Al 28 no había ido jamás ningún famoso. Era agradable y las patatas fritas estaban muy buenas, pero se trataba de un lugar normal y corriente. No tenía nada colgado de las paredes, como la cazadora de Clint Eastwood o la máscara que Michael Keaton llevó en
Batman
. Ni siquiera tenía fotografías firmadas por alguna estrella. El restaurante indio que había cerca de su casa, el que hacía repartos a domicilio, no era famoso en absoluto, pero aun así tenía una fotografía firmada de un futbolista que había jugado en el Arsenal hacía un montón de años. Tampoco le importó demasiado. Lo principal era que estaban sentados en un sitio seco, y que Will y su madre podían ponerse a charlar.
Al principio les hizo falta algo de ayuda. Nadie dijo nada hasta que vino el camarero a tomar el pedido.
—Tortilla de champiñones y patatas fritas, por favor. Y una Coca-Cola —dijo Marcus.
—Yo tomaré emperador a la plancha. Sin guarnición, sólo una ensalada —dijo Will.
A Fiona le costó bastante trabajo decidirse.
—¿Por qué no pides emperador a la plancha? —dijo Marcus. —Mmm...
Trató de que su madre se fijara en él desde el otro lado de la mesa, pero sin que Will se diera cuenta. Le hizo señas, e incluso tosió con fuerza.
—¿Te encuentras bien, corazón?
Se le había ocurrido que sería una buena idea que su madre pidiera el mismo plato que Will. No sabía muy bien por qué.
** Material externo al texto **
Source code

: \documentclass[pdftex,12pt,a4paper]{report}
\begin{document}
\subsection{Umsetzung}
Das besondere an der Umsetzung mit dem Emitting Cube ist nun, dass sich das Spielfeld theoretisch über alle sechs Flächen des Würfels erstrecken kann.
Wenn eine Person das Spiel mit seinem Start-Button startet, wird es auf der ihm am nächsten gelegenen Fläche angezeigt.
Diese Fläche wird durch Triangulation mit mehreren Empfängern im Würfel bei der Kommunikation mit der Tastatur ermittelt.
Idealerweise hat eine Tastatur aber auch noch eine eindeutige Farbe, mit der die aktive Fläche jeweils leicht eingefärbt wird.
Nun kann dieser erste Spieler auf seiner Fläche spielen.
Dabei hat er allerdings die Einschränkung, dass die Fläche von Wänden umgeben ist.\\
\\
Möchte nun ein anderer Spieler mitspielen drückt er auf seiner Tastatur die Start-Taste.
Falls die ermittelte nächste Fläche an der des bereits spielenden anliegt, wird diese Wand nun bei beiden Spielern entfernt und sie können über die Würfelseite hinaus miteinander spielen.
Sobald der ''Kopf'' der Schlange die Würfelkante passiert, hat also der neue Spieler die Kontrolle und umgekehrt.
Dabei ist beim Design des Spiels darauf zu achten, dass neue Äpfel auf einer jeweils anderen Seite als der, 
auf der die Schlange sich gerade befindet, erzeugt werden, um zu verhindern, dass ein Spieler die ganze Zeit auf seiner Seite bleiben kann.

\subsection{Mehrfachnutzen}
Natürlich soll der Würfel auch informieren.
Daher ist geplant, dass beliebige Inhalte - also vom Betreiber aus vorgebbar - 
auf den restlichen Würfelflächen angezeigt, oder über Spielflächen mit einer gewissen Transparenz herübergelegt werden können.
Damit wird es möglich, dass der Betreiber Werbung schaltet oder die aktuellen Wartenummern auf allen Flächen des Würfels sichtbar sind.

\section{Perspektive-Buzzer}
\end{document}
Un filete de emperador a la plancha no constituía un gran tema de conversación, pero quizás de ese modo se dieran cuenta de que tenían algo en común, de que al menos a veces pensaban del mismo modo. Aunque no fuera verdad.
—Somos vegetarianos —explicó Marcus—, pero a veces comemos pescado.
—Lo que significa que en realidad no somos vegetarianos.
—Es cierto que no comemos pescado muy a menudo. A veces, pescado frito con patatas en un puesto de la calle, pero en casa nunca lo cocinamos, ¿verdad?
—No muy a menudo.
—Nunca.
—Oh, no me pongas en evidencia.
Marcus no entendió que por decir que nunca cocinaba pescado en casa la hubiera puesto en evidencia. ¿Acaso a los hombres no les gustaban las mujeres que no cocinaban pescado? ¿Por qué? Y eso era justamente lo último que hubiera querido hacer.
—De acuerdo —dijo—. Nunca, no. Sólo a veces.